=== The problem ===
Please render the lines of the records between the line holding "state / province: Sinaloa" and the line holding "collector number: 17026", inclusive, as a JSON list of strings with one string per line and blank lines left out. Include no other lines.

Entries from a dataset
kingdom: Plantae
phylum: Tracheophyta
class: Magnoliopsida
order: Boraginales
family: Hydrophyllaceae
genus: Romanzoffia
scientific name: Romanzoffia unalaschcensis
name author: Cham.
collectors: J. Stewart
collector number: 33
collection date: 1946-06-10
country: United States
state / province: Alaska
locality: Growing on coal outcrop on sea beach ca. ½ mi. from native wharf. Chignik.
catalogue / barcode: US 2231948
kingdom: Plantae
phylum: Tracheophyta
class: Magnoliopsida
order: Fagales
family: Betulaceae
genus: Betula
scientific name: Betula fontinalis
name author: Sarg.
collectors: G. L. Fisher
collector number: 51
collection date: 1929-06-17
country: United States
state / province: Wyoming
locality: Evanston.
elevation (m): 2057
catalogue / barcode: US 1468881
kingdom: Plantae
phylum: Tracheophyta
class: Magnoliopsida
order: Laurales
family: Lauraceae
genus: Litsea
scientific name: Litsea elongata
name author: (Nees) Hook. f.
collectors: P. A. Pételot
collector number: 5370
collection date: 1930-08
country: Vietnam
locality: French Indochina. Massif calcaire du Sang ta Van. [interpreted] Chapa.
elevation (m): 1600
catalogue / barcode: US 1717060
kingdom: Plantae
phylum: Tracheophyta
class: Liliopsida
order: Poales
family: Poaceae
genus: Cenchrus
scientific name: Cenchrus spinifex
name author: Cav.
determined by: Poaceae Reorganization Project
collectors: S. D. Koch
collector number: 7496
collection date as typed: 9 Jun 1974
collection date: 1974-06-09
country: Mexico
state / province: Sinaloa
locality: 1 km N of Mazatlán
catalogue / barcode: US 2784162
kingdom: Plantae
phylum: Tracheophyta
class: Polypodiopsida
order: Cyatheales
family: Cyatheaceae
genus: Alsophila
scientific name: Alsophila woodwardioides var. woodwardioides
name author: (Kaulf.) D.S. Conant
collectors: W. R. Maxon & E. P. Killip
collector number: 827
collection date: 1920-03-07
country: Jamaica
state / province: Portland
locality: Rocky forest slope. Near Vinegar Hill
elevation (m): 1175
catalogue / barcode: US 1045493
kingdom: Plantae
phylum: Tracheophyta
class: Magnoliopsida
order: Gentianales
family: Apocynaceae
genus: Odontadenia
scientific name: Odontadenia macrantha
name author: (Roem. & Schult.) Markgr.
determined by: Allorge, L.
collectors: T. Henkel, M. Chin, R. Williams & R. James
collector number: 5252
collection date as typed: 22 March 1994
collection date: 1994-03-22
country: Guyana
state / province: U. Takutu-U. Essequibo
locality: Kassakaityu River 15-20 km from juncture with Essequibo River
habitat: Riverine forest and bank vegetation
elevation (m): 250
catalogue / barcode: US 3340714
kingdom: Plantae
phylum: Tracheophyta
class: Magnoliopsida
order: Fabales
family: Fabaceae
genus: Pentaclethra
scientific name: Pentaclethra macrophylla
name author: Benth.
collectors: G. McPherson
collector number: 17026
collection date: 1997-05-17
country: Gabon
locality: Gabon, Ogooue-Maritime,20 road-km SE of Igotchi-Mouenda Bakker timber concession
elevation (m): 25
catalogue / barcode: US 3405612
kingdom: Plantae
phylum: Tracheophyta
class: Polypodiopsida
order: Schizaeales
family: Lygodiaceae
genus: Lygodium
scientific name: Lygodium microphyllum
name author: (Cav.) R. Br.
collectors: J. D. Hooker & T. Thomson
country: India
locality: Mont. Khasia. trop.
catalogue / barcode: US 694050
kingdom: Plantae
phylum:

=== Correct output ===
[
  "state / province: Sinaloa",
  "locality: 1 km N of Mazatlán",
  "catalogue / barcode: US 2784162",
  "kingdom: Plantae",
  "phylum: Tracheophyta",
  "class: Polypodiopsida",
  "order: Cyatheales",
  "family: Cyatheaceae",
  "genus: Alsophila",
  "scientific name: Alsophila woodwardioides var. woodwardioides",
  "name author: (Kaulf.) D.S. Conant",
  "collectors: W. R. Maxon & E. P. Killip",
  "collector number: 827",
  "collection date: 1920-03-07",
  "country: Jamaica",
  "state / province: Portland",
  "locality: Rocky forest slope. Near Vinegar Hill",
  "elevation (m): 1175",
  "catalogue / barcode: US 1045493",
  "kingdom: Plantae",
  "phylum: Tracheophyta",
  "class: Magnoliopsida",
  "order: Gentianales",
  "family: Apocynaceae",
  "genus: Odontadenia",
  "scientific name: Odontadenia macrantha",
  "name author: (Roem. & Schult.) Markgr.",
  "determined by: Allorge, L.",
  "collectors: T. Henkel, M. Chin, R. Williams & R. James",
  "collector number: 5252",
  "collection date as typed: 22 March 1994",
  "collection date: 1994-03-22",
  "country: Guyana",
  "state / province: U. Takutu-U. Essequibo",
  "locality: Kassakaityu River 15-20 km from juncture with Essequibo River",
  "habitat: Riverine forest and bank vegetation",
  "elevation (m): 250",
  "catalogue / barcode: US 3340714",
  "kingdom: Plantae",
  "phylum: Tracheophyta",
  "class: Magnoliopsida",
  "order: Fabales",
  "family: Fabaceae",
  "genus: Pentaclethra",
  "scientific name: Pentaclethra macrophylla",
  "name author: Benth.",
  "collectors: G. McPherson",
  "collector number: 17026"
]